What mistake am I making?

Answer 1

The function $\lfloor \frac{2}{x} \rfloor$ is unbounded near $x = 0$ so if you try to split your integral, at best you can hope to interpret $I_1 = \int_0^1 \lfloor \frac{2}{x} \rfloor \, dx$ as an improper integral. Unfortunately, this integral actually diverges (it behaves like $\int_0^1 \frac{1}{x} \, dx$) and so is $I_2$ (this also follows from the calculations below) so you can't do all the manipulations as you are subtracting $+\infty$ from $+\infty$...

Let's see how the integrand (which I will denote by $f(x)$) behaves.
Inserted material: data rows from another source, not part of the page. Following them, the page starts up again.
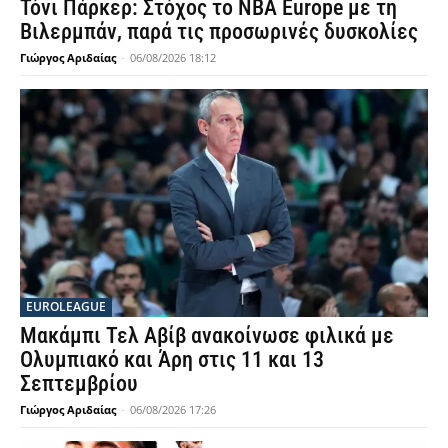
Τόνι Πάρκερ: Στόχος το NBA Europe με τη
Βιλερμπάν, παρά τις προσωρινές δυσκολίες
Γιώργος Αριδαίας
-
06/08/2026 18:12
EUROLEAGUE
Μακάμπι Τελ Αβίβ ανακοίνωσε φιλικά με
Ολυμπιακό και Άρη στις 11 και 13
Σεπτεμβρίου
Γιώργος Αριδαίας
-
06/08/2026 17:26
Divide the interval $\left( 0, 1 \right]$ into intervals $$\cdots, \left( \frac{2}{k+1}, \frac{2}{k} \right],\cdots,\left( \frac{2}{4}, \frac{2}{3} \right], \left( \frac{2}{3}, 1 \right]. $$

1. If $x \in \left( \frac{2}{k+1}, \frac{2}{k} \right]$ then $\frac{2}{x} \in [k,k+1)$ so $\lfloor \frac{2}{x} \rfloor = k$.
2. If $x \in \left( \frac{2}{k+1}, \frac{2}{k} \right]$ then $\frac{1}{x} \in [\frac{k}{2},\frac{k+1}{2})$. Now, if $k$ is even then $2\lfloor \frac{1}{x} \rfloor = 2 \frac{k}{2} = k$ while if $k$ is odd then $2 \lfloor \frac{1}{x} \rfloor = 2\frac{k-1}{2} = k - 1$.
3. Hence, we have for all $x \in (0,1]$ $$ f(x) = \lfloor \frac{2}{x} \rfloor - 2 \lfloor \frac{1}{x} \rfloor = \begin{cases} 1 & x \in \left( \frac{1}{l+1}, \frac{2}{2l + 1} \right], l \geq 1, \\ 0 & \textrm{otherwise}. \end{cases} $$

Hence,

$$ \int_0^1 f(x) \, dx = \lim_{n \to \infty} \int_{\frac{2}{2n+1}}^1 f(x) \, dx = \lim_{n \to \infty} \left( \sum_{l=1}^n \left( \frac{2}{2l+1} - \frac{1}{l+1} \right) \right) \\ = 2 \cdot \sum_{l=1}^{\infty} \left( \frac{1}{2l+1} - \frac{1}{2l+2} \right) = 2 \sum_{n=3}^{\infty} \frac{(-1)^{n+1}}{n} = 2 \left( \sum_{n=1}^{\infty} \frac{(-1)^{n+1}}{n} - \left( 1 - \frac{1}{2} \right) \right) = 2 \left( \ln(2) - \frac{1}{2} \right) = 2 \ln(2) - 1 = \ln(4) - \ln(e) = \ln \left( \frac{4}{e} \right) $$

where I used the Taylor series of $\ln(1 + x)$ which converges at $x = 2$ to $\ln(2)$ to evaluate the infinite sum.